Converting RGB to CMYK: How to keep color from washing out!
90% of the visual media I create is for television or internet, which means I design using RGB color space almost exclusively. However, occasionally I need to create a print ad or sign based on elements I’ve already created in RGB.
Anyone who’s converted an RGB image to CMYK knows how frustratingly different the end result can be. Typically, the most obviously perceptible change is less color saturation. The beautiful image you worked long and hard to perfect is now a shadow of its former glory.
I won’t get into the reasons why the color spaces are different, you can research that for yourself if you’re curious. What’s important here is doing your darndest to get your CMYK artwork as close as possible to the RGB original!
Here’s a super easy way to restore the color:
1) Add a new layer in Photoshop or Illustrator.
2) Fill it with black.
3) Set the color mode of the layer to Color Burn.
4) Adjust the layer opacity until you’re happy, usually in the 15-35% range.

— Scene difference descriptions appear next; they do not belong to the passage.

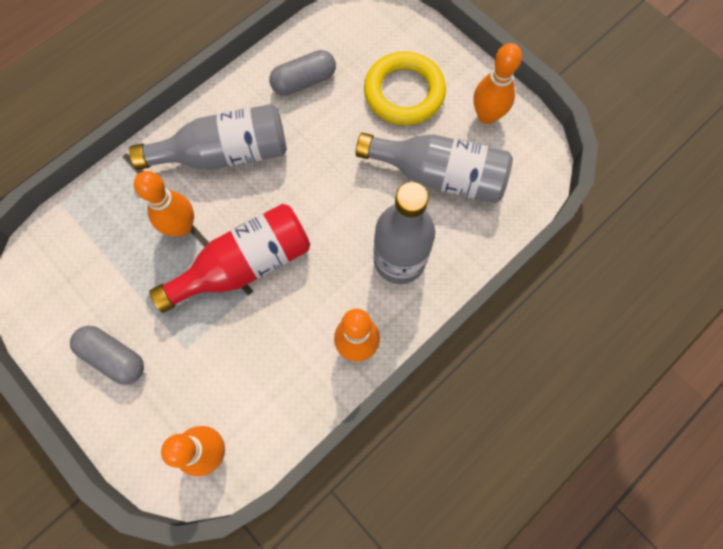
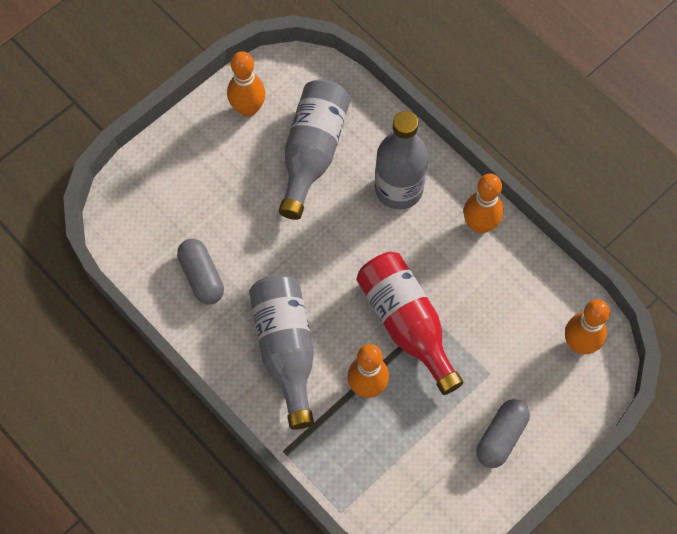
camera: 90 degrees left, 5 degrees down
(404, 93) = (219, 181): yellow ring -> none

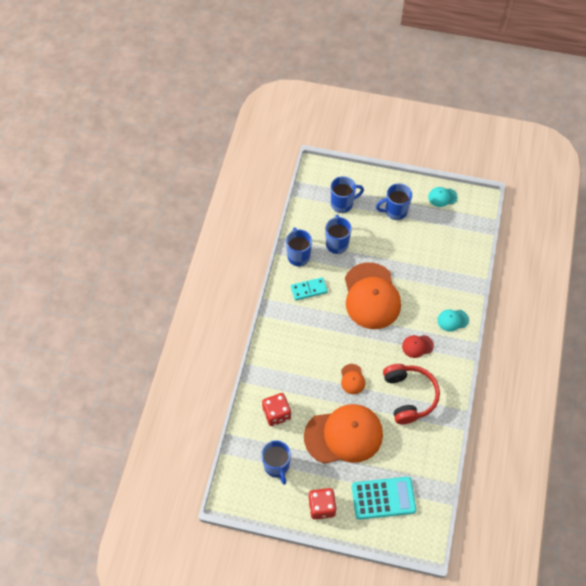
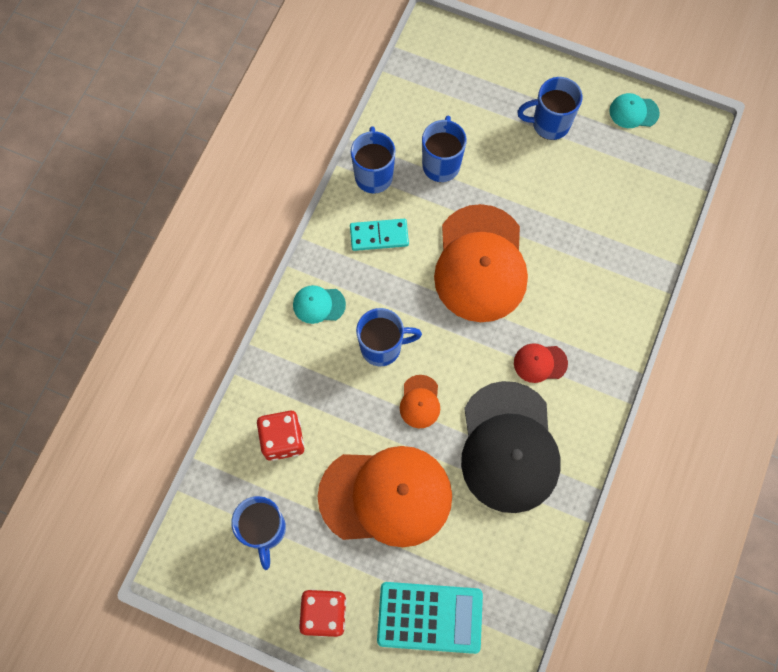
camera: 10 degrees right, 10 degrees up
(342, 204) = (464, 98): blue mug -> blue mug (382, 347)
(409, 396) = (509, 447): red headphones -> black cap
(452, 320) = (608, 328): turquoise cap -> turquoise cap (318, 305)

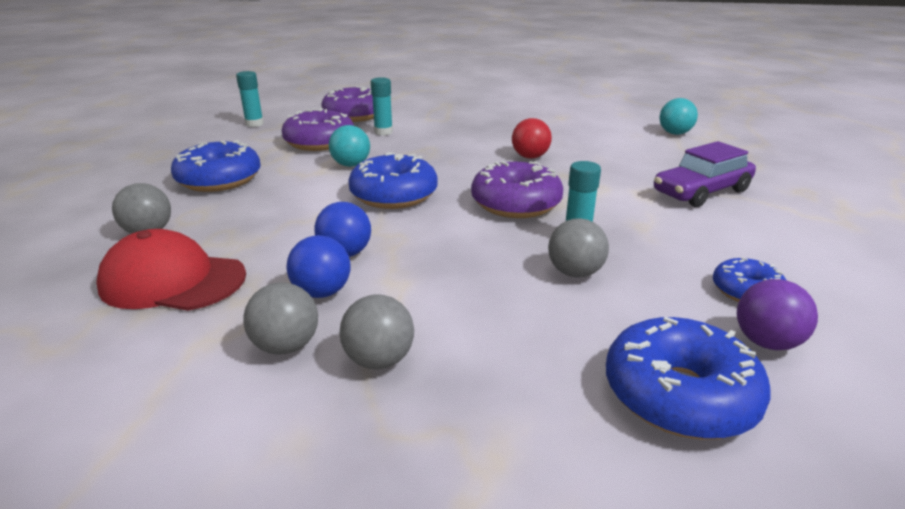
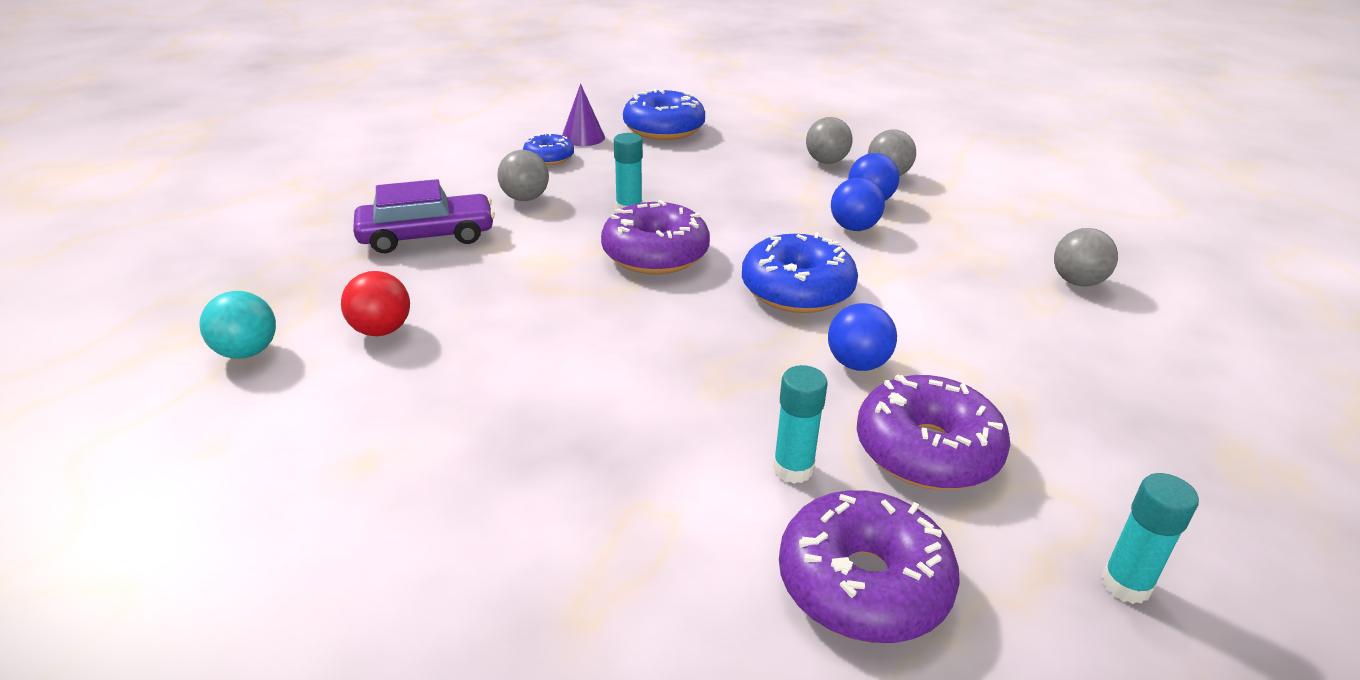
camera: 165 degrees left, 5 degrees up
(173, 281) = (1003, 227): red cap -> none
(219, 180) = (1059, 363): blue donut -> none
(351, 165) = (857, 364): turquoise ball -> blue ball
(530, 157) = (564, 333): red ball -> red ball (381, 330)
(575, 273) = (660, 185): grey ball -> grey ball (525, 198)
(766, 342) = (583, 137): purple ball -> purple cone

I stumbled upon this trick while creating some business cards for print using an RGB background and am now applying the same trick to vehicle signage. Also, instead of applying a black layer to the entire image you can just use a soft black brush in the areas of most obvious change. You can also add a Hue/Saturation adjustment layer, but you may want to use it sparingly. Increasing saturation to a CMYK document appears differently than RGB. Finding a balance between the saturation adjustment layer and the color burn layer is a great way to get your CMYK conversion close to the RGB original.